Saved data entries:
----
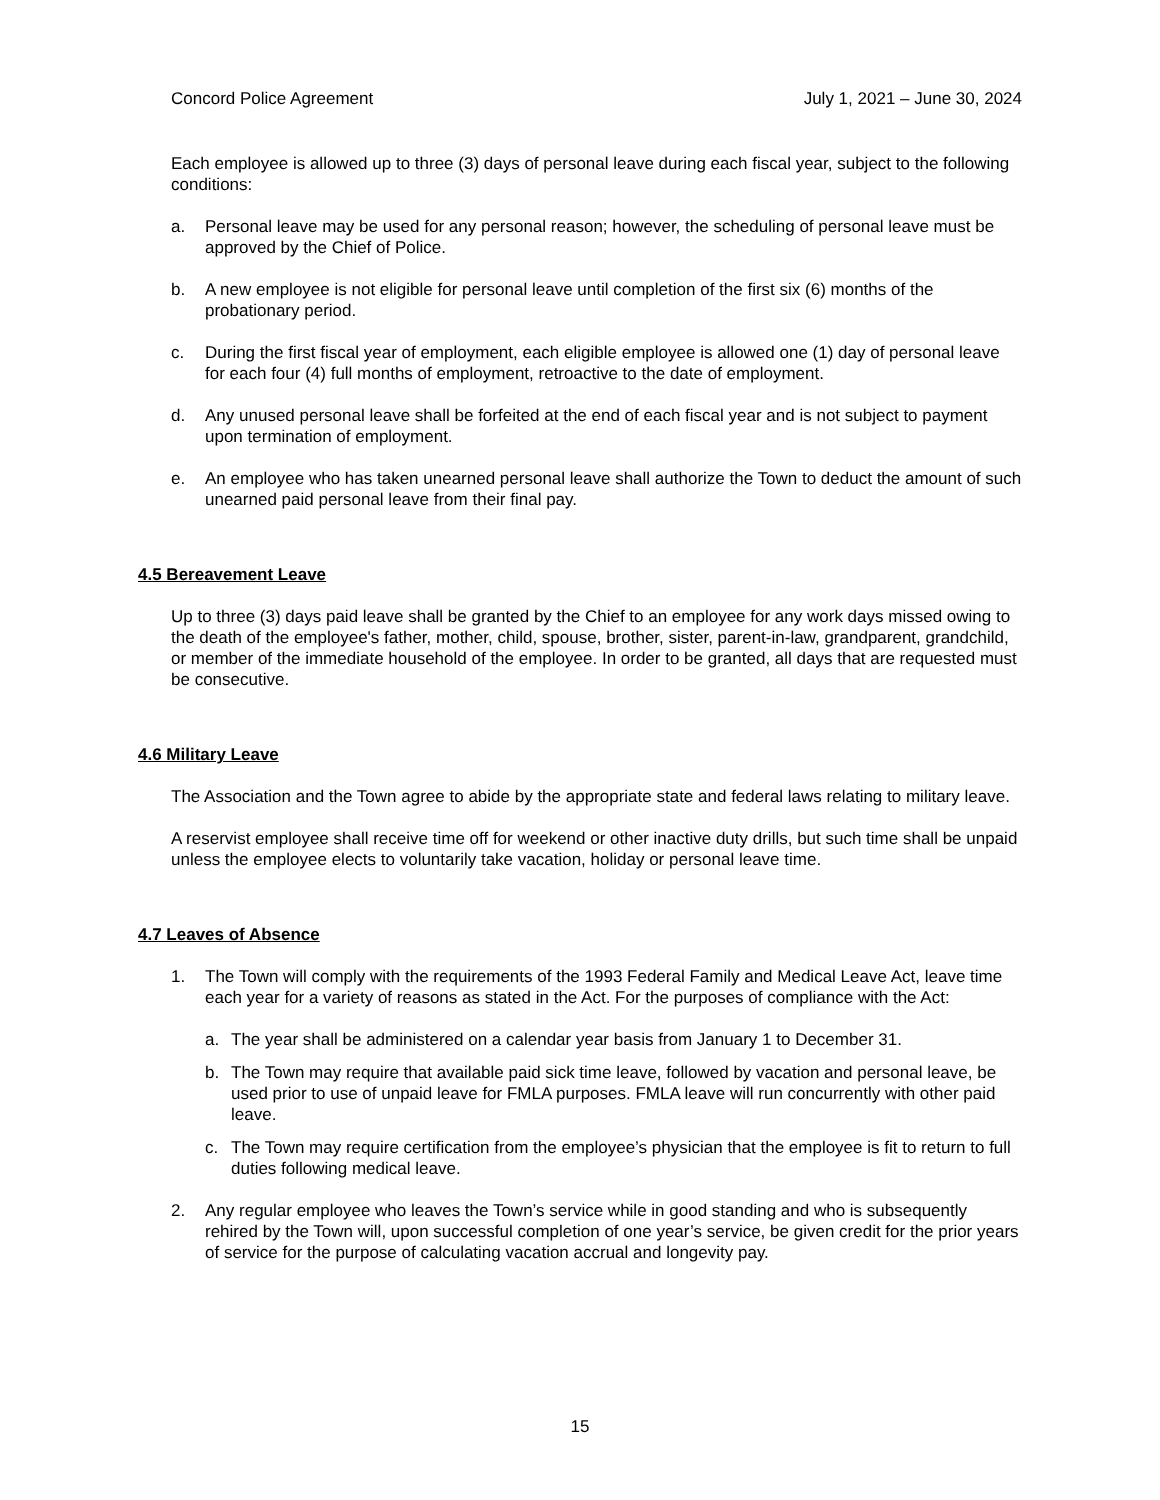Concord Police Agreement July 1, 2021 – June 30, 2024
Each employee is allowed up to three (3) days of personal leave during each fiscal year, subject to the following conditions:
a. Personal leave may be used for any personal reason; however, the scheduling of personal leave must be approved by the Chief of Police.
b. A new employee is not eligible for personal leave until completion of the first six (6) months of the probationary period.
c. During the first fiscal year of employment, each eligible employee is allowed one (1) day of personal leave for each four (4) full months of employment, retroactive to the date of employment.
d. Any unused personal leave shall be forfeited at the end of each fiscal year and is not subject to payment upon termination of employment.
e. An employee who has taken unearned personal leave shall authorize the Town to deduct the amount of such unearned paid personal leave from their final pay.
4.5 Bereavement Leave
Up to three (3) days paid leave shall be granted by the Chief to an employee for any work days missed owing to the death of the employee's father, mother, child, spouse, brother, sister, parent-in-law, grandparent, grandchild, or member of the immediate household of the employee. In order to be granted, all days that are requested must be consecutive.
4.6 Military Leave
The Association and the Town agree to abide by the appropriate state and federal laws relating to military leave.
A reservist employee shall receive time off for weekend or other inactive duty drills, but such time shall be unpaid unless the employee elects to voluntarily take vacation, holiday or personal leave time.
4.7 Leaves of Absence
1. The Town will comply with the requirements of the 1993 Federal Family and Medical Leave Act, leave time each year for a variety of reasons as stated in the Act. For the purposes of compliance with the Act:
a. The year shall be administered on a calendar year basis from January 1 to December 31.
b. The Town may require that available paid sick time leave, followed by vacation and personal leave, be used prior to use of unpaid leave for FMLA purposes. FMLA leave will run concurrently with other paid leave.
c. The Town may require certification from the employee’s physician that the employee is fit to return to full duties following medical leave.
2. Any regular employee who leaves the Town’s service while in good standing and who is subsequently rehired by the Town will, upon successful completion of one year’s service, be given credit for the prior years of service for the purpose of calculating vacation accrual and longevity pay.
15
----
• [EXERCISE GOAL]: A word-for-word copy of the entries is needed, with no pictures in it.

• [RESPONSE BELOW]:
Concord Police Agreement July 1, 2021 – June 30, 2024
Each employee is allowed up to three (3) days of personal leave during each fiscal year, subject to the following conditions:
a. Personal leave may be used for any personal reason; however, the scheduling of personal leave must be approved by the Chief of Police.
b. A new employee is not eligible for personal leave until completion of the first six (6) months of the probationary period.
c. During the first fiscal year of employment, each eligible employee is allowed one (1) day of personal leave for each four (4) full months of employment, retroactive to the date of employment.
d. Any unused personal leave shall be forfeited at the end of each fiscal year and is not subject to payment upon termination of employment.
e. An employee who has taken unearned personal leave shall authorize the Town to deduct the amount of such unearned paid personal leave from their final pay.
4.5 Bereavement Leave
Up to three (3) days paid leave shall be granted by the Chief to an employee for any work days missed owing to the death of the employee's father, mother, child, spouse, brother, sister, parent-in-law, grandparent, grandchild, or member of the immediate household of the employee. In order to be granted, all days that are requested must be consecutive.
4.6 Military Leave
The Association and the Town agree to abide by the appropriate state and federal laws relating to military leave.
A reservist employee shall receive time off for weekend or other inactive duty drills, but such time shall be unpaid unless the employee elects to voluntarily take vacation, holiday or personal leave time.
4.7 Leaves of Absence
1. The Town will comply with the requirements of the 1993 Federal Family and Medical Leave Act, leave time each year for a variety of reasons as stated in the Act. For the purposes of compliance with the Act:
a. The year shall be administered on a calendar year basis from January 1 to December 31.
b. The Town may require that available paid sick time leave, followed by vacation and personal leave, be used prior to use of unpaid leave for FMLA purposes. FMLA leave will run concurrently with other paid leave.
c. The Town may require certification from the employee’s physician that the employee is fit to return to full duties following medical leave.
2. Any regular employee who leaves the Town’s service while in good standing and who is subsequently rehired by the Town will, upon successful completion of one year’s service, be given credit for the prior years of service for the purpose of calculating vacation accrual and longevity pay.
15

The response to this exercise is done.